Obama's turncoat antitrust enforcer is angry about the Google breakup (permalink)

The DoJ's antitrust lawsuit against Google triggered an avalanche of pearl-clutching editorials from establishment lawyers and economists who argue that such a move is both counterproductive and legally incoherent. These Very Bad Takes are only to be expected, since they emanate from ideologues who volunteered to serve as Renfields for vampiric monopolists.

A prime example is the Washington Post's unsigned editorial, which starts with the conclusion that monopolies are both legal and generally beneficial, then works backwards to invent facts to support that conclusion:

https://www.washingtonpost.com/opinions/2023/02/11/justice-department-google-antitrust-lawsuit-promise/

As Jason Kint writes, the editorial simply handwaves away the factual record cited in the 153-page lawsuit, with howlers like "no one is forcing advertisers and publishers to use Google’s advertising services" – this is, in fact, exactly what the DoJ alleges:

https://twitter.com/jason_kint/status/1624866873882861570

They back that allegation up with some pretty damning eviddence of deceptive and illegal tactics that Google used to block competitors and punish publishers who tried to use competing services. Kint's got a great breakdown of the case:

https://twitter.com/jason_kint/status/1618029720599408643

It's wild to see the Post go all in on the idea that monopolizing the ad market is legally sound and economically beneficial, given how much of the DoJ suit turns on the fact that Google (and Facebook) have been stealing ad revenues from publishers like the Post.

* Source data
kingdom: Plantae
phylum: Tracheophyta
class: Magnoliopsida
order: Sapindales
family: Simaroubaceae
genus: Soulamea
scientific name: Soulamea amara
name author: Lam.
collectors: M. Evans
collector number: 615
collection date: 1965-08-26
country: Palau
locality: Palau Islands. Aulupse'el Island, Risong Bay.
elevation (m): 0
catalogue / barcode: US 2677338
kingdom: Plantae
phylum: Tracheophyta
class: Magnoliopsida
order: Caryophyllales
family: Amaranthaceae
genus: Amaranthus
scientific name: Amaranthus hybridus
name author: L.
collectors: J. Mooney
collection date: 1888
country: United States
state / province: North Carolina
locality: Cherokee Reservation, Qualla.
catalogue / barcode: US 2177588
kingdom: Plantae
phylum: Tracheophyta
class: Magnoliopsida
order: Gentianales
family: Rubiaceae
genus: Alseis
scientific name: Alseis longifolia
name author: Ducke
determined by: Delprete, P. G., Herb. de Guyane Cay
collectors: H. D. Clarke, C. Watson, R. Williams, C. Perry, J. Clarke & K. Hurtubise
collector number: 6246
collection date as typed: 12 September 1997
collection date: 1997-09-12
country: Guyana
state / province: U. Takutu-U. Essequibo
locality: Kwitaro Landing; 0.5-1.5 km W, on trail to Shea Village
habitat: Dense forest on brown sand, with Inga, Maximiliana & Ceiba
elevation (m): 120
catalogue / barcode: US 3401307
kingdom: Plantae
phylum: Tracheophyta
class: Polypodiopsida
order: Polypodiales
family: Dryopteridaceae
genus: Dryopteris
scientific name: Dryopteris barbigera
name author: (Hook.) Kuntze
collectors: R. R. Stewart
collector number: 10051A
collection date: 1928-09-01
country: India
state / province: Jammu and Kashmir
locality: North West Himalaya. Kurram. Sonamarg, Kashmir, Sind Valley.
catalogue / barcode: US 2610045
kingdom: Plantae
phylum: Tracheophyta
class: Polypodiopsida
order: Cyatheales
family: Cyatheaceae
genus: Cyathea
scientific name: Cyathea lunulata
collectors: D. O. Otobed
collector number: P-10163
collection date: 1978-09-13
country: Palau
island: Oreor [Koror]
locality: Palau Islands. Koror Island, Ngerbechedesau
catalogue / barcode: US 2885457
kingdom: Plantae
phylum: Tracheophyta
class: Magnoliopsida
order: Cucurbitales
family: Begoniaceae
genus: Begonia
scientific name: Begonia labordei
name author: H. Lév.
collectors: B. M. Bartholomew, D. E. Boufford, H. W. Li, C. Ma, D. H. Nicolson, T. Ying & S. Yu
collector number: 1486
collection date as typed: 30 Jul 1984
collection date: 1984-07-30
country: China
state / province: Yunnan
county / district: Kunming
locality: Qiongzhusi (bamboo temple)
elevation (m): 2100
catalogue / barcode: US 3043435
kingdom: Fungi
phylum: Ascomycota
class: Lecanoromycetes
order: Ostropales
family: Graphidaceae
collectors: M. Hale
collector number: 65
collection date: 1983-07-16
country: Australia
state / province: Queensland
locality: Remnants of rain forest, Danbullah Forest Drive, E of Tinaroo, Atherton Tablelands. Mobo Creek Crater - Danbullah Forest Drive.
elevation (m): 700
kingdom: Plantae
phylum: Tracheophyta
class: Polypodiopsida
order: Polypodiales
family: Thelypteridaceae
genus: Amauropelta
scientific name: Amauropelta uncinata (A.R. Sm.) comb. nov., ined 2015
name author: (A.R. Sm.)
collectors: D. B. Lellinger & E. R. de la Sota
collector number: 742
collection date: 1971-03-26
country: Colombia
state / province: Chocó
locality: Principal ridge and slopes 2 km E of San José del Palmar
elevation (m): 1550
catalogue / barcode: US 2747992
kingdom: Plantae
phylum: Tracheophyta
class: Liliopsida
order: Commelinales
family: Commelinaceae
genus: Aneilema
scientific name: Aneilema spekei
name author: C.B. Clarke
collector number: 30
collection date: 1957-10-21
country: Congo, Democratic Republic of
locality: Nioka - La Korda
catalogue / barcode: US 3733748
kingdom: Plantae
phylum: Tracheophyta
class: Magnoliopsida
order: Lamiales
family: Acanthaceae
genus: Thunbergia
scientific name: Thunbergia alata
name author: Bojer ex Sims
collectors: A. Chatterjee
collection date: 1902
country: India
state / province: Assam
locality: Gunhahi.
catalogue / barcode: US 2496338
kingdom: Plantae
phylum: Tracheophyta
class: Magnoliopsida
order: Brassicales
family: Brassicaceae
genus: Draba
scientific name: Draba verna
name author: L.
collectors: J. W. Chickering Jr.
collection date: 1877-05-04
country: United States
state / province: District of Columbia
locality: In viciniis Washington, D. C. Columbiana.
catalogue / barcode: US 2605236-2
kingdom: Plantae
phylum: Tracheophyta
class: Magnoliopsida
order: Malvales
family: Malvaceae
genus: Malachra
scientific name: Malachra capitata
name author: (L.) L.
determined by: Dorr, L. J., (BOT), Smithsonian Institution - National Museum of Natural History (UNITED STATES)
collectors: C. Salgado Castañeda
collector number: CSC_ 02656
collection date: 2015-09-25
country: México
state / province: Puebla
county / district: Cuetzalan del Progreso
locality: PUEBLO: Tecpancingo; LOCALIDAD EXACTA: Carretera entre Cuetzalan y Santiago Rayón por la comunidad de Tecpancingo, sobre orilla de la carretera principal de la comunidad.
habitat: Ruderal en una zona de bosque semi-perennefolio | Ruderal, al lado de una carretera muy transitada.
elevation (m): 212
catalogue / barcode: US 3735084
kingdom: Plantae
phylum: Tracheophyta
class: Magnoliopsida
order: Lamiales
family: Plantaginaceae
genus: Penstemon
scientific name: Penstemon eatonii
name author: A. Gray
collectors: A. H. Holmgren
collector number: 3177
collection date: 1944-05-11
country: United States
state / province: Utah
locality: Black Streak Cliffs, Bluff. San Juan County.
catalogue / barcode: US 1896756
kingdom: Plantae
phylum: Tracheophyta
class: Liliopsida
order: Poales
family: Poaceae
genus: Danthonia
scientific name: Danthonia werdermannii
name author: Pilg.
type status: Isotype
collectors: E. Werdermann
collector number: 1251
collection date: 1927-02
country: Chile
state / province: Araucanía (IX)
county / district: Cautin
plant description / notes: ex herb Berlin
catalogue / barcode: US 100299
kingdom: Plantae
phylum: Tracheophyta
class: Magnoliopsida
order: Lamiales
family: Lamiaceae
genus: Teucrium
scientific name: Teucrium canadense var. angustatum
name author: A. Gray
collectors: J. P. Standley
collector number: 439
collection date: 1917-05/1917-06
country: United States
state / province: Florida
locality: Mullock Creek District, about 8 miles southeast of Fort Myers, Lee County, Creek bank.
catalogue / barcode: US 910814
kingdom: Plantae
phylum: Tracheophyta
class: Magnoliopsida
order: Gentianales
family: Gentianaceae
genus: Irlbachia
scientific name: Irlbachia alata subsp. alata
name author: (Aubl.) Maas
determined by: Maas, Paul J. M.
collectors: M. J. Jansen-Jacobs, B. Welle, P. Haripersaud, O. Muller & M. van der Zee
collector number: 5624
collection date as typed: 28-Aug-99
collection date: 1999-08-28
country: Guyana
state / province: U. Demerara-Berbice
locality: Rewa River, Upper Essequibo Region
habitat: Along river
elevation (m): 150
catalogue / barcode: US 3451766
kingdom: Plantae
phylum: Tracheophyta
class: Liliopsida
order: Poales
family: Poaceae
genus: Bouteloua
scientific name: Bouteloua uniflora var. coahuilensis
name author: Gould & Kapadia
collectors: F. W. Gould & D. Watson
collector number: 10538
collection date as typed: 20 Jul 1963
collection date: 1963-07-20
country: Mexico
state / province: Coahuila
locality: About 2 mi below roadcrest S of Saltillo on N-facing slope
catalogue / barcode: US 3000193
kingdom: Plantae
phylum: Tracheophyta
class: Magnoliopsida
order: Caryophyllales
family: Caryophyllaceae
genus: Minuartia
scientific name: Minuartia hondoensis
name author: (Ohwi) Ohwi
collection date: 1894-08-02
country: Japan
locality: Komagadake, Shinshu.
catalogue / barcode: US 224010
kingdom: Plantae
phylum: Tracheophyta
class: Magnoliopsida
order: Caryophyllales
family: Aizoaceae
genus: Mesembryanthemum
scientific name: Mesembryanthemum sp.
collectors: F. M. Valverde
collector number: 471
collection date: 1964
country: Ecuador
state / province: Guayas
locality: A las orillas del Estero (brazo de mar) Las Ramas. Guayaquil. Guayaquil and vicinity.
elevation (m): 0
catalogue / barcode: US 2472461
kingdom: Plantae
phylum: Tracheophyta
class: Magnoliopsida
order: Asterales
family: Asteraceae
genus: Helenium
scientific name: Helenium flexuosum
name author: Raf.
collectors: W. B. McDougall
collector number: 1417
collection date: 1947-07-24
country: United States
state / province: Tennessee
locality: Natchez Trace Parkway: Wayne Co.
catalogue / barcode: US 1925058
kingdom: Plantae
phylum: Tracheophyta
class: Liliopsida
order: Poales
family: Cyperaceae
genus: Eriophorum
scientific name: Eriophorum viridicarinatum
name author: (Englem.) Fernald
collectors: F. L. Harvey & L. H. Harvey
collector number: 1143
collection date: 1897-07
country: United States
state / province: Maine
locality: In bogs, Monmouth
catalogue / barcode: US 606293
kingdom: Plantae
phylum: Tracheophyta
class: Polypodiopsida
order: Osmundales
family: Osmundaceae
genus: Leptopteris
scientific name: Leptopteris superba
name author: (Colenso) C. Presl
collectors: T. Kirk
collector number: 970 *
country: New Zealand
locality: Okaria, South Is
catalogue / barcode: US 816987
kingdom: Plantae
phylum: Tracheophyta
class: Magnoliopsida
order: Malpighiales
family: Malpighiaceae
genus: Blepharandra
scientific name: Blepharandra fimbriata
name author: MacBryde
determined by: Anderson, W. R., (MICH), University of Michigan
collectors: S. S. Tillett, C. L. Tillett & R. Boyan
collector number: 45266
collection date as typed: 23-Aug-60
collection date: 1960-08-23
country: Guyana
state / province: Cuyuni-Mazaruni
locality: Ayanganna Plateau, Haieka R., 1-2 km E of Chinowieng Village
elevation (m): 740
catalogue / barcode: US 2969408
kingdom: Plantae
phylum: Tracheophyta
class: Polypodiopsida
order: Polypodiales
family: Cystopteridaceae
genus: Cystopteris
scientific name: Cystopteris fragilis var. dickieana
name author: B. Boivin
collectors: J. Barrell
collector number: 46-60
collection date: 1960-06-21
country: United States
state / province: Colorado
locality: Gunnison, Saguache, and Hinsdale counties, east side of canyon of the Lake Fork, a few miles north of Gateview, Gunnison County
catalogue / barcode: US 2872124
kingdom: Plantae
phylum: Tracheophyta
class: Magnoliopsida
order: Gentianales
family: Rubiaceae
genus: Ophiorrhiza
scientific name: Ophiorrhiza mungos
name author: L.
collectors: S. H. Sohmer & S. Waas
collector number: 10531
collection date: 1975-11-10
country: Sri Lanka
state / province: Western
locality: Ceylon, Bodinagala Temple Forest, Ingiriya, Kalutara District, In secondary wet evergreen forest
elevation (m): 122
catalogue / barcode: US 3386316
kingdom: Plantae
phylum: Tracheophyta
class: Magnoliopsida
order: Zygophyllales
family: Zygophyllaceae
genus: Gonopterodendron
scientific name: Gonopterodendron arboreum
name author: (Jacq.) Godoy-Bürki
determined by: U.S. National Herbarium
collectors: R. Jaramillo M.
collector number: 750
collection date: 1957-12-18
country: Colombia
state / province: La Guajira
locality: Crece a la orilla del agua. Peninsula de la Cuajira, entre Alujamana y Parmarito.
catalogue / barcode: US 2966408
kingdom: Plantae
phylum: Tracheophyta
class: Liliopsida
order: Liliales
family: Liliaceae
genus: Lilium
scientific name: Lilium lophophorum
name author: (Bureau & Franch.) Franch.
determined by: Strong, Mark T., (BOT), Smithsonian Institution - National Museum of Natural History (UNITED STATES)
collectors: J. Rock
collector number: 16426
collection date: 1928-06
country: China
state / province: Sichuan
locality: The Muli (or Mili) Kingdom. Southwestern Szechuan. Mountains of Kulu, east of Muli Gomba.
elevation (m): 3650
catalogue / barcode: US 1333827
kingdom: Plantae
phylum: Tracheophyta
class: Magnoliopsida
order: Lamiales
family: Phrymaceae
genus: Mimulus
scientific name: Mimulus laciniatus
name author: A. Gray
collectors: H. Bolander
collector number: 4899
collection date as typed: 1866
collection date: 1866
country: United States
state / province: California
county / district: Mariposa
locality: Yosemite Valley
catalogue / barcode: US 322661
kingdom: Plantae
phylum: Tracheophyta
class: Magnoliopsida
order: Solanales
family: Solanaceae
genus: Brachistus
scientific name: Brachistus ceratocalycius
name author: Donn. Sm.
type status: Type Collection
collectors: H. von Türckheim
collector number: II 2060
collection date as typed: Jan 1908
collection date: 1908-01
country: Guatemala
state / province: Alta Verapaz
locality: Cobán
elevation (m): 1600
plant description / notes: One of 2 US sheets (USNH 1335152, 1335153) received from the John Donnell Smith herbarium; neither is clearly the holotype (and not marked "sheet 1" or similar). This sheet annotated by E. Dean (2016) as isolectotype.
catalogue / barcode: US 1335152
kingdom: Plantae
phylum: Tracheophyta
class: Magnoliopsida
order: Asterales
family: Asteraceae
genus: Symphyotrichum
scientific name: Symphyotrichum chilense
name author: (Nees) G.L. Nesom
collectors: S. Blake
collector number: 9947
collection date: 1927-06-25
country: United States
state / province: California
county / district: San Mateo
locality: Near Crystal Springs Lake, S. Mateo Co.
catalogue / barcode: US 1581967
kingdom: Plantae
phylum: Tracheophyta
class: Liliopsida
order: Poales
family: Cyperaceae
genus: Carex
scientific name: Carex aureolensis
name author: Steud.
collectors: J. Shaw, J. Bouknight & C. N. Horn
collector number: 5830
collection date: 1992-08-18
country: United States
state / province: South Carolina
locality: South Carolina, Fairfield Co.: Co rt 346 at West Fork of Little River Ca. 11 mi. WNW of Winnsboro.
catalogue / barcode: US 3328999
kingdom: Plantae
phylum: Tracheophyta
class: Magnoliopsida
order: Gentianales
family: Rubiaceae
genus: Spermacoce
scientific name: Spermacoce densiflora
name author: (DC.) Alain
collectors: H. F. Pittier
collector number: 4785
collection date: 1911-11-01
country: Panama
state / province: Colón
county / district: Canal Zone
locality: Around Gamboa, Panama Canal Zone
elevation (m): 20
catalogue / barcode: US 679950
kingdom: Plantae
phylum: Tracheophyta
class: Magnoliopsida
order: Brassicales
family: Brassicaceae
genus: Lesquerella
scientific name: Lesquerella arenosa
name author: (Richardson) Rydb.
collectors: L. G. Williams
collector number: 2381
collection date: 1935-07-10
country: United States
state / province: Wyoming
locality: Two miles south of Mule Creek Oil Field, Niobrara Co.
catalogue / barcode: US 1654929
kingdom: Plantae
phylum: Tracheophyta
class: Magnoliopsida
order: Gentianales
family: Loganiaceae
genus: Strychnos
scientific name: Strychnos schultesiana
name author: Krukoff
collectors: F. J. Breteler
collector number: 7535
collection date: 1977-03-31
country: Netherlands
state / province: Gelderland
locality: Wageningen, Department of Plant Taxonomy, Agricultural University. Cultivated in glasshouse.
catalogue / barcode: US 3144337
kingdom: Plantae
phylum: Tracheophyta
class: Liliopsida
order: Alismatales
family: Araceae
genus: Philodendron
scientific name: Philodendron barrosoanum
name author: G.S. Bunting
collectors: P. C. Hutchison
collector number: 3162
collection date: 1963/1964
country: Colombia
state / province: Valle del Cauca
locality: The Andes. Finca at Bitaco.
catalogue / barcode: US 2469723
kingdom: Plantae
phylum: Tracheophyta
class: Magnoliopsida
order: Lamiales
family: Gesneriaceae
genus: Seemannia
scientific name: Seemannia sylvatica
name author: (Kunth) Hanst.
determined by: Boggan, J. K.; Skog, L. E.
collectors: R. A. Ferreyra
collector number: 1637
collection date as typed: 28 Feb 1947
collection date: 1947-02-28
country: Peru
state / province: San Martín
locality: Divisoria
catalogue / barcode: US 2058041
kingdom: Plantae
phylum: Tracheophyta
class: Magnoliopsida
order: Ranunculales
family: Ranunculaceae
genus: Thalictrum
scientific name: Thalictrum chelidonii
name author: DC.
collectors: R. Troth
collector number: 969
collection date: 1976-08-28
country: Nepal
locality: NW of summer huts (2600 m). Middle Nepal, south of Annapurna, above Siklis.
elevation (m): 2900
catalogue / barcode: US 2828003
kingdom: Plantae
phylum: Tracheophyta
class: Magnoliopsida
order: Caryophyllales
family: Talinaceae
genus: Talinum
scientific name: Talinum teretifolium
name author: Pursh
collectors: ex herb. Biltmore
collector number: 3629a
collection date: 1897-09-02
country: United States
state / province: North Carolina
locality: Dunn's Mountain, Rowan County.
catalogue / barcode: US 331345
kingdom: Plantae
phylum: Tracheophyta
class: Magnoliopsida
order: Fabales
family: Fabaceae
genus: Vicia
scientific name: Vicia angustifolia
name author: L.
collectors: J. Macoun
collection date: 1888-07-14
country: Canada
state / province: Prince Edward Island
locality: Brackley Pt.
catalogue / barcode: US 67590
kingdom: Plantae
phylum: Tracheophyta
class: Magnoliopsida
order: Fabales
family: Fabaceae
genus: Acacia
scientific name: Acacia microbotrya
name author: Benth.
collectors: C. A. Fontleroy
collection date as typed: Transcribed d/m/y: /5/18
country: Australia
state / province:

* Tasks
[a] List every web address given in the Google antitrust commentary.
[b] Write the next paragraph of the Google antitrust commentary, continuing from its final sentence.
The records come from a separate source and are unrelated to the Google antitrust commentary.

* Responses to the tasks
[a]
https://www.washingtonpost.com/opinions/2023/02/11/justice-department-google-antitrust-lawsuit-promise/
https://twitter.com/jason_kint/status/1624866873882861570
https://twitter.com/jason_kint/status/1618029720599408643

[b]
Why does the establishment fall all over itself to invent reasons that the DoJ's case is both wrongheaded and doomed? They may not be particularly invested in defending Google itself. Rather, they represent the last gasp of a 40-year-long conspiratorial legal ideology that embraced the Reagan-era idea of "consumer welfare":

https://pluralistic.net/2021/08/13/post-bork-era/#manne-down

This ideology begins with Robert Bork, Nixon's crooked solicitor general, whose crimes scuttled his Supreme Court nomination (his failed confirmation hearing was so cringe-inducing that it spawned the term "borked"). Bork codified this ideology in a 1978 book called "The Antitrust Paradox," which argued that monopolies are engines of efficiency.

You can tell they're efficient because they are able to take over their markets. Attacking monopolies is counterproductive – why should we punish companies for success? This is the heart of the "consumer welfare" theory, but it's underpinned by a much weirder and risible idea: not only is this how the law should be written, it's how the law is written.

That is, Bork claimed that a close reading of existing antitrust laws – the Sherman Act, the Clayton Act, the FTC Act – would reveal that Congress didn't want regulators or judges to prevent or break up monopolies. No no no! These laws were only drafted to punish bad monopolies.

A "bad monopoly" is one that uses its market power to raise prices or lower quality. These bad monopolies hurt "consumers" – but (Bork says) they probably don't exist, because if they did, new companies would spring into existence to compete them out of existence. For Bork, America's landmark antitrust laws exist to fight a mythical bogeyman, the "bad" monopoly, which probably doesn't exist, and if it does, it only lives long enough for entrepreneurs to take notice of it and hunt it to extinction.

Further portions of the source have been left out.